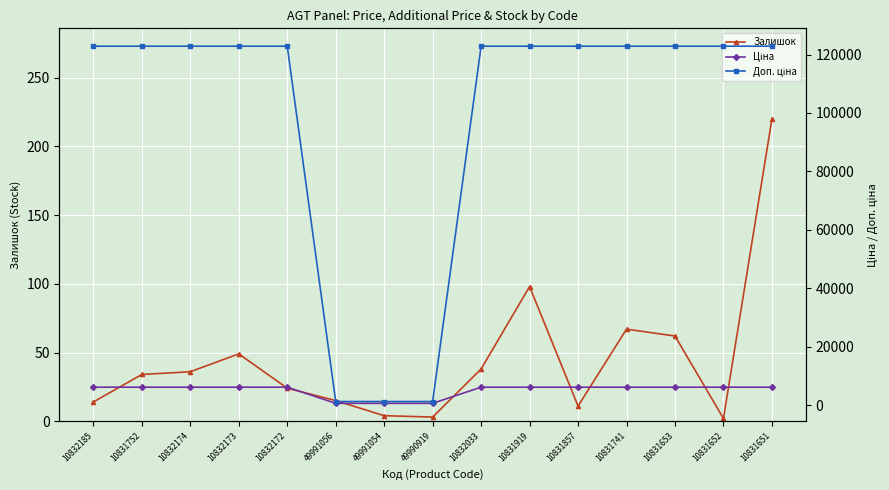

What is the value of the Залишок point at the 8th from the left?

3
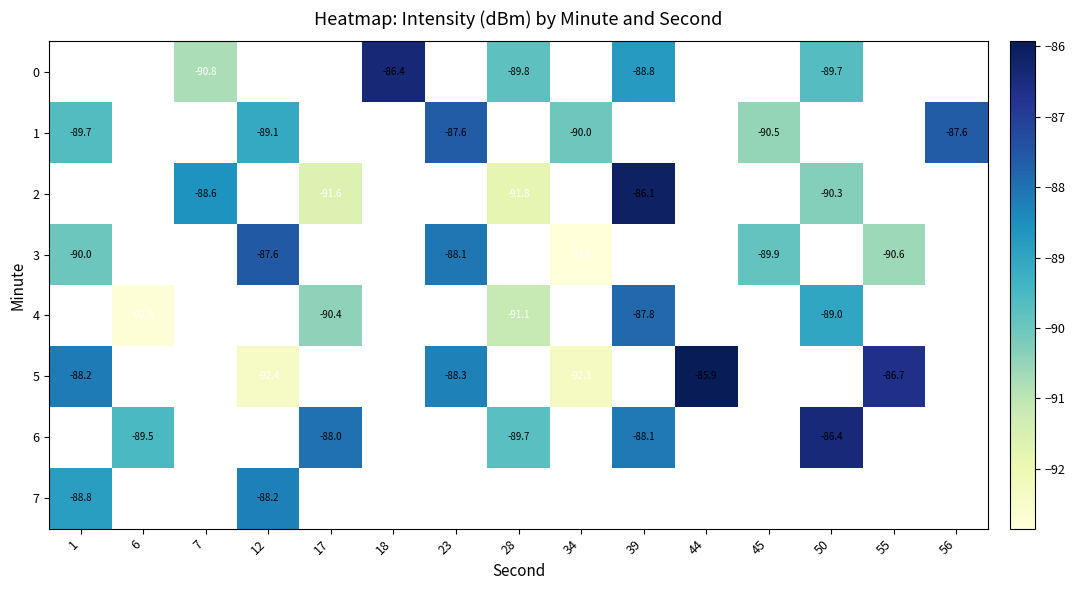

What is the smallest value displayed?

-92.8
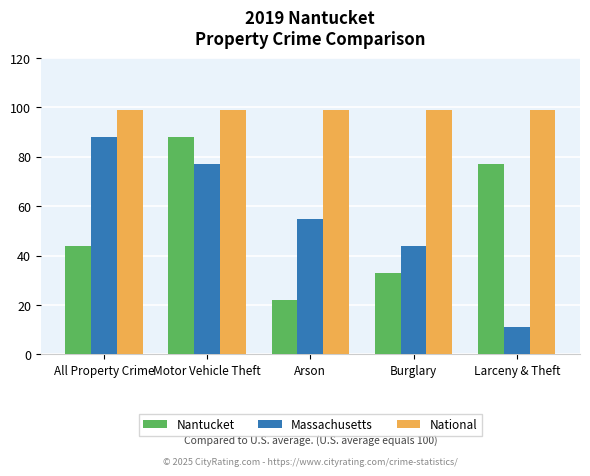

Which series has the largest range (max minus min)?

Massachusetts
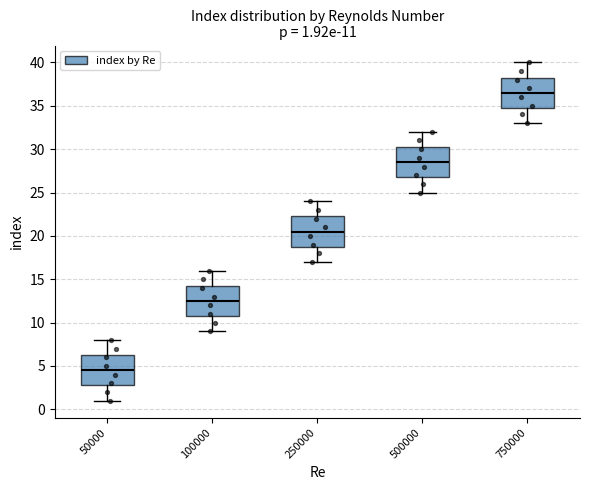

Which box's median line is the lowest?

50000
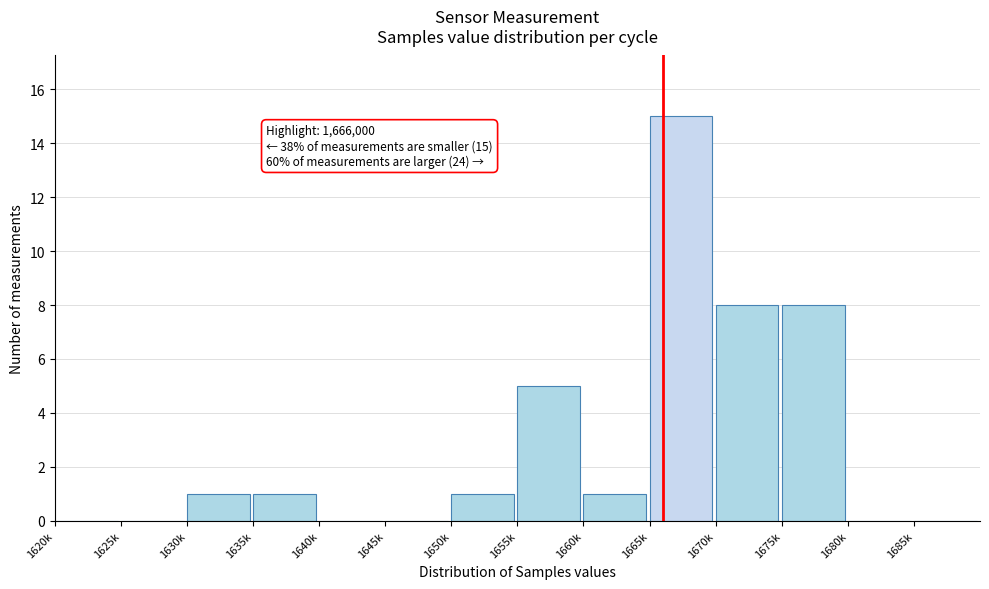

Reading left to right, transcribe all the data shown in this chart.

1620k=0	1625k=0	1630k=1	1635k=1	1640k=0	1645k=0	1650k=1	1655k=5	1660k=1	1665k=15	1670k=8	1675k=8	1680k=0	1685k=0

· · · · · · ·

▶ **To-do item**: Could you echo the items word for word, from the line with "Which box's median line is the lowest?" through the end of the items, leaving out the pictures?

▶ **Solution for this exercise**:
Which box's median line is the lowest?

50000

Reading left to right, transcribe all the data shown in this chart.

1620k=0	1625k=0	1630k=1	1635k=1	1640k=0	1645k=0	1650k=1	1655k=5	1660k=1	1665k=15	1670k=8	1675k=8	1680k=0	1685k=0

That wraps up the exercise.